## Task description
Check each line of the records for "nosso"; collect those that have it.

## Supplied data
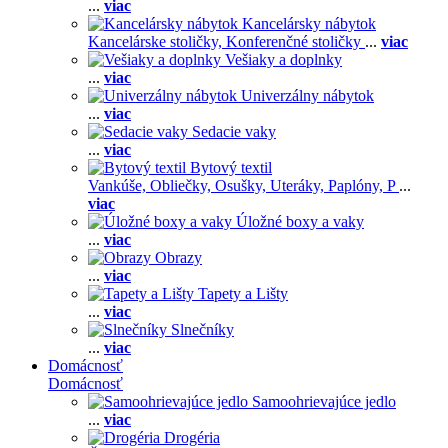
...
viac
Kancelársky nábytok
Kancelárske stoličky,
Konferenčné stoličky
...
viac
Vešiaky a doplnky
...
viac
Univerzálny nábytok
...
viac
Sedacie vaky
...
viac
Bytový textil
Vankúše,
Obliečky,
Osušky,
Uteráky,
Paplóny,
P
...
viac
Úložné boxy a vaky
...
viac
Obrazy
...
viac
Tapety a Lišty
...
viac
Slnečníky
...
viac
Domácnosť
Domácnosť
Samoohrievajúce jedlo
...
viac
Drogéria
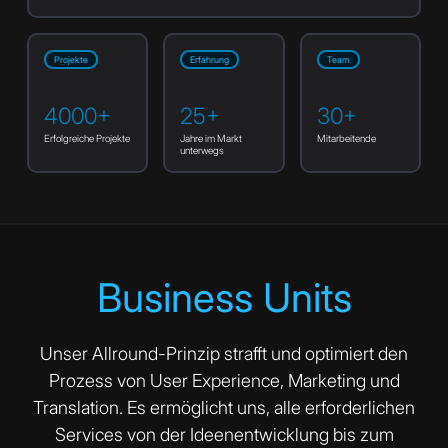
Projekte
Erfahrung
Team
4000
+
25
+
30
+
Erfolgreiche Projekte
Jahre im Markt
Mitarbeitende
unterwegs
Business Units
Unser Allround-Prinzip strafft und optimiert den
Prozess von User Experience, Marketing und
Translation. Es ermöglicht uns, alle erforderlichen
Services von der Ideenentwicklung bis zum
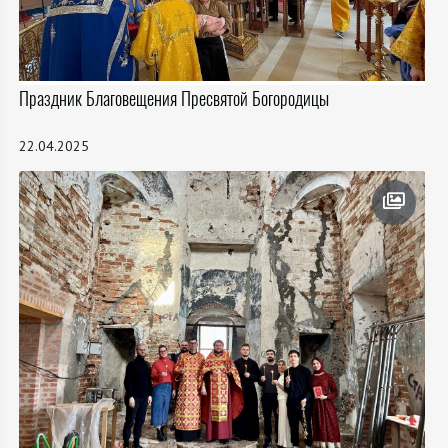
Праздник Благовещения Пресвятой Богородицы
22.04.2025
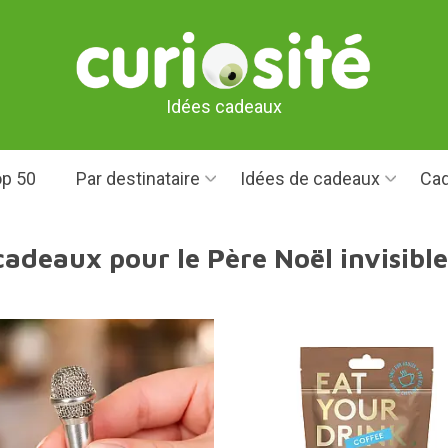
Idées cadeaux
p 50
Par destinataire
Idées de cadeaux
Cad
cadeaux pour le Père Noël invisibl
...
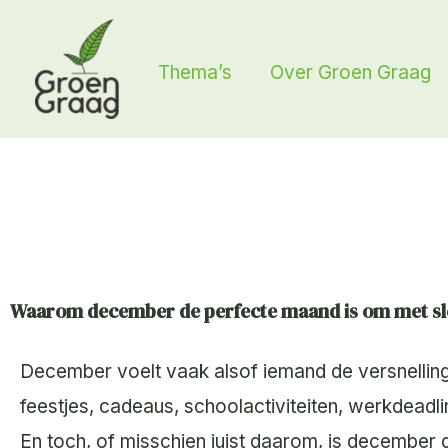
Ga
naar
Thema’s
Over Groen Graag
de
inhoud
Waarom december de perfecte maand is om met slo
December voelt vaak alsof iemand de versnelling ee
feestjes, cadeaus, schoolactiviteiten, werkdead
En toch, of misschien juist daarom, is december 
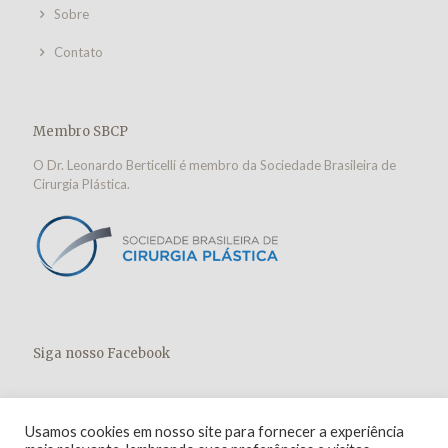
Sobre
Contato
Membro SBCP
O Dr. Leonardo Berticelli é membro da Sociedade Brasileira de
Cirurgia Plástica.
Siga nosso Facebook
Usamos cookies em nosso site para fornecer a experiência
---
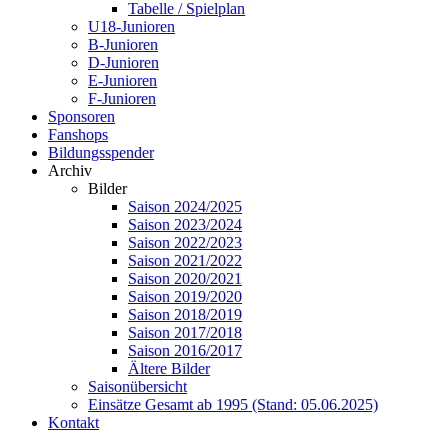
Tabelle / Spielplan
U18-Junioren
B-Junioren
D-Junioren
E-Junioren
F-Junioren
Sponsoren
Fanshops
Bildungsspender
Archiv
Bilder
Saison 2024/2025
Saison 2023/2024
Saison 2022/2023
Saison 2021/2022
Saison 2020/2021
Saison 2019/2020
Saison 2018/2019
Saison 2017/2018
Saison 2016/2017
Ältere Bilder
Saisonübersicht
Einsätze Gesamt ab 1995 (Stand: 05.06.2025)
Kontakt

## Answer box
Siga nosso Facebook
Usamos cookies em nosso site para fornecer a experiência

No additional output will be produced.